Users of popular Japanese BL social network have their information stolen and ransomed after security breach
PictBLand, a popular Japanese boys’ love social media platform, has recently experienced a significant data breach, resulting in hackers gaining unauthorized access to user information. The site’s lack of security leaves many users concerned of what will become of their personal data.
Beginning on August 15th (JST), PictBLand users began to experience pop-up ads praising Kim Jong-un, malicious redirects and other intrusive content. Subsequently, sister sites pictMalFem (similar to PictBLand but for heterosexual content) and pictGLand (girls’ love focused) have also been affected. PictBLand’s official X account has also stated that PictSQUARE, an exhibition and sale service affiliated with the previously mentioned sites, has had users’ shipping addresses leaked. PictBLand claims that no credit card information was stored on their sites’ servers, however. In response to the attack, the sites’ administration has decided to temporarily shut down their servers to investigate further.
The text on the screenshoted popup translates to “Chairman Kim Jong-un is a great leader of North Korea, working tirelessly for the nation’s people. Under his guidance, North Korea has consistently progressed and achieved development. His patriotism and dedication have left an impression on people around the world.”
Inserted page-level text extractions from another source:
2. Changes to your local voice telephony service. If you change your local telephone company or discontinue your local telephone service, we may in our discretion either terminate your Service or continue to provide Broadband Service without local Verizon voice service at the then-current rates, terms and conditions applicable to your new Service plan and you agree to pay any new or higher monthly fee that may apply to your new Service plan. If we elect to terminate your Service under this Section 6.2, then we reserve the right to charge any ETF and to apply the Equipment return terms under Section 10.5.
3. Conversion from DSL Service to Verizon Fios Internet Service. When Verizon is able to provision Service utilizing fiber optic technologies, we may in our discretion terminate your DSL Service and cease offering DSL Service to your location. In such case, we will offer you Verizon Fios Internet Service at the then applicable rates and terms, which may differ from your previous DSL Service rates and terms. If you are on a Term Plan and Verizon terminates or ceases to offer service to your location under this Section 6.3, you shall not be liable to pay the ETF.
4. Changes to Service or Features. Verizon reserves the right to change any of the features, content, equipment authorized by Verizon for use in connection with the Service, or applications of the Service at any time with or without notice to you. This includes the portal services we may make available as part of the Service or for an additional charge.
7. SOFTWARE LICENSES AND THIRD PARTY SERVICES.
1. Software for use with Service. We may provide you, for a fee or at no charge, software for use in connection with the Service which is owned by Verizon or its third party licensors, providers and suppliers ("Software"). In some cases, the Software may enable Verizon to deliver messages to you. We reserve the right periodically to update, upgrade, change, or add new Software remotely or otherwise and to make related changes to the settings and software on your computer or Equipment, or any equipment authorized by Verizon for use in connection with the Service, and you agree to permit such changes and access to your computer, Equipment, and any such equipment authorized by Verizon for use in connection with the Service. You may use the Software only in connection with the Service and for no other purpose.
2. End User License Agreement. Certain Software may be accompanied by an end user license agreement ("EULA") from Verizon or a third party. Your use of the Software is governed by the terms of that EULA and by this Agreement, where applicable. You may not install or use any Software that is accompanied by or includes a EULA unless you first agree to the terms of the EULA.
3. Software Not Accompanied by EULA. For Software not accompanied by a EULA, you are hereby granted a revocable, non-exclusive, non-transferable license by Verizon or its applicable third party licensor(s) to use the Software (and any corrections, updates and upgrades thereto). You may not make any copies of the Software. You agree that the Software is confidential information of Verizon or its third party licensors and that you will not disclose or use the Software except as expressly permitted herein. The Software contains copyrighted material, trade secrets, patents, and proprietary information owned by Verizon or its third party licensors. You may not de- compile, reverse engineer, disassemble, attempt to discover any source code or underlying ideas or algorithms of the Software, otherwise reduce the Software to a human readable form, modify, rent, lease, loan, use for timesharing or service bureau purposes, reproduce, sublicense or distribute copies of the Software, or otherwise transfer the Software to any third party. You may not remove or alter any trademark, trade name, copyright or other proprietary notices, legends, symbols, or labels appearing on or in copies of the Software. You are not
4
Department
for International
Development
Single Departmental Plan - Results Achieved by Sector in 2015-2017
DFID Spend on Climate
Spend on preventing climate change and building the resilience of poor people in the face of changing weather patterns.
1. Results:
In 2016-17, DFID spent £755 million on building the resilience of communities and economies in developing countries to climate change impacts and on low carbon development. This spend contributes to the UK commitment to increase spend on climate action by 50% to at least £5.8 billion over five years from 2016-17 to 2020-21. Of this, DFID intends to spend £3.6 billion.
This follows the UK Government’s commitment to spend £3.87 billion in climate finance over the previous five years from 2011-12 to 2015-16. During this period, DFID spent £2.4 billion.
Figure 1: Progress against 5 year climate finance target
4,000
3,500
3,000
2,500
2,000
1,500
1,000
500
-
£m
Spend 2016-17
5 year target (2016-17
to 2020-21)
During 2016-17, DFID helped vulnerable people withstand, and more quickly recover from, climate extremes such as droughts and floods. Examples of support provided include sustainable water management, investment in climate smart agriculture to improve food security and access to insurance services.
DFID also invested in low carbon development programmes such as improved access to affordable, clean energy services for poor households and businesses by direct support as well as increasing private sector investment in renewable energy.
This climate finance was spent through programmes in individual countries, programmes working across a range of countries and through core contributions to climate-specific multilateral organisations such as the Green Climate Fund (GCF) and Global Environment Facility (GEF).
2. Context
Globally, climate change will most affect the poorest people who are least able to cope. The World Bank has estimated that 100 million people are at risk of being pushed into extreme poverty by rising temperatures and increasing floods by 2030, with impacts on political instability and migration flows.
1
Many users believe that it was the sites’ method of password encryption that led to the data breach. The sites used MD5, a cryptographic hashing function, to store their passwords. Unfortunately, MD5 has long been considered to be insecure for password storage and is no longer recommended for that reason. Additionally, many users reported that upon registering with the site, they were emailed their passwords in plain text. According to PassCamp, “If you store a password in clear, readable text, anyone who has (un)authorized access to your account or device can read it. And if that person is a hacker who has just broken into the database, your sensitive data now belongs to him.”
On the same day as the attack on the site, the supposed hacker put users’ data up for sale on Breachforums, a black hat hacking crime site. According to the hacker’s post on the forum, they were looking for three people to buy the data for 4 Monero each. Currently 1 Monero is worth less than 200 USD, so it’s a relatively low price for the amount of trouble it’s caused for users of the fansites. It seems as though they have already found their buyers, posting that their last copy of the data has now been sold.
Upon learning that their data was being sold for such a low price on the hacking forum, some users were upset that PictBLand didn’t make an offer to save their data. One user inquired, “Why didn’t you pay the money? Is money more important to you than your customers?” There were also numerous users who criticized the site’s lack of security and inability to protect their users.
Users are understandably upset with their data being sold and their favorite sites being shut down without a clear notice of when they will be back up. PictBLand has yet to announce when it and its sister sites will return, however, they have announced on their official account that once their investigation on the matter is complete, steps will be taken to further strengthen the sites’ security.